» Given text

Meaghan Ogilvie: Underwater
An interview with photoED Magazine
We spoke to Toronto-based photographer Meaghan Ogilvie
about her incredible underwater photography.
photoED: What is it about creating stories through photography that you love most?
I love that photography allows me to connect and engage with any audience as a tool that transcends language barriers. I love that I have the opportunity to share my exploration of the world creatively and that I can inspire others to do the same.
photoED: Whose work has influenced yours?
I began my journey with analog photography so I will always have a deep love for black and white images. Sebastião Salgado and Sally Mann are my O.G.’s in this realm and I admire them for their commitment to long-term projects and their authenticity and technical skills.
When I began underwater photography, I came across the images of Zena Holloway. She is a pioneer and has always remained one of my favourite underwater photographers not only because her work is beautiful, but because she has sustained a long career in a very niche field.
Over the years, I’ve learned that success has a lot to do with stamina and re-inventing yourself.
It takes intelligence, ambition, and hard work to succeed and Zena demonstrates this. She continues to evolve now as a bio-designer and material innovator growing sustainable sculpture and fashion from grass root plants. She’s incredibly inspiring!
photoED: What makes a good photograph?
Creativity, lighting, and originality are the first things I look for in a photograph and its ability to evoke emotion. A great photograph tells a story, puts you in a particular moment in time, and speaks to your emotions. A good picture stands out from the average if it can do all of the above.
photoED: What advice would you give an aspiring Canadian photographer?
Practice regularly, keep pushing yourself, network, and collaborate. Photography is a continuous learning process and the more you take risks and challenge yourself, the better you will be. Collaborating with other artists will help you connect with the industry and potentially open doors. The online communities can also be really helpful.
It sounds cheesy, but above all believe in yourself and don’t give up. Many people didn’t believe I could make a career out of underwater photography, but I’m still here!
photoED: How has working in photography influenced you personally?
My mom bought me an old 35mm film camera for my fourteenth birthday. I took it with me everywhere and it became a part of my identity. I was shy growing up, so the camera gave me purpose and the opportunity to talk to people. It helped me with my introversion and still does today.

(Stored entries)
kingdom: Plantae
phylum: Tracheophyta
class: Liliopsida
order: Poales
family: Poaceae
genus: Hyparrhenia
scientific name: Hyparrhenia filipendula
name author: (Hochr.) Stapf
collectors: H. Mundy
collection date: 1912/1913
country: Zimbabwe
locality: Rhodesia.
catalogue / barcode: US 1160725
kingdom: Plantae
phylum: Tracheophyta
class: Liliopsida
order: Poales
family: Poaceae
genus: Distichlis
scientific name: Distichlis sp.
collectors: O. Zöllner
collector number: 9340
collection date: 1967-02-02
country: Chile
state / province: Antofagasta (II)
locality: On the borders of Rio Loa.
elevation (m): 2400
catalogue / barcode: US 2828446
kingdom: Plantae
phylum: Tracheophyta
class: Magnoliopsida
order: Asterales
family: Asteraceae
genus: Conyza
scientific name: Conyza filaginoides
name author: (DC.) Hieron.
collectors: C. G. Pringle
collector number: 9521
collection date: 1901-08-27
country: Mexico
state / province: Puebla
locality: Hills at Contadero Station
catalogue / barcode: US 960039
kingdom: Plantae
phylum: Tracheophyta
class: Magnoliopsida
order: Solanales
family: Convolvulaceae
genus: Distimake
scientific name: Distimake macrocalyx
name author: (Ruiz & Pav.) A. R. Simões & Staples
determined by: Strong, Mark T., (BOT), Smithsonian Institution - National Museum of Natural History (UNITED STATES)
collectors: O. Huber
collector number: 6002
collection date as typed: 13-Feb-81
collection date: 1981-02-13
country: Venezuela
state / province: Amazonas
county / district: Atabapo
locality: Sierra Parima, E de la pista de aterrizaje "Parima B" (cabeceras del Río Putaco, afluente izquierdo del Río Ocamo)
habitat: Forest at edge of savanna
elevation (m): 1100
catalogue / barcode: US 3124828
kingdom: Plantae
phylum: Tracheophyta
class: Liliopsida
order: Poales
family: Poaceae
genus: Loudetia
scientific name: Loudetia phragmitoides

» Tasks to complete
• 1. According to the Meaghan Ogilvie interview, what did her mom buy her for her fourteenth birthday?
• 2. Extend the Meaghan Ogilvie interview, picking up after its final sentence.

» Outputs by task
• 1. An old 35mm film camera.

• 2.
Working as a photographer, especially specializing in underwater, has made me more courageous and confident. I started out being afraid of open water, but now I’m an advanced diver, diving among beautiful sharks in strong currents 27 metres below the surface and I love it. Travel for my work has also shown me the beautiful diversity of the world and made me a more open-minded person.
There have also been a lot of ups and downs working as an underwater photographer based in Toronto. Being so far away from the ocean, I have been challenged to keep relevant. There have been moments where I wanted to give up. I’ve learned to keep going by re-inventing myself and upgrading my skills. I’ve learned to make my own opportunities. Working in photography has taught me to be persistent and go after the things I’m passionate about in life.
photoED: What has been your favourite or most personally impactful project to work on?
Back in 2008, when I created my first underwater shoot, I had no idea that one shoot would change the trajectory of my life and career. Ever since then I’ve had experiences I could have never dreamed of. That’s not to say it’s always been easy and fun, but the journey and projects have shaped my beliefs and perspective on life.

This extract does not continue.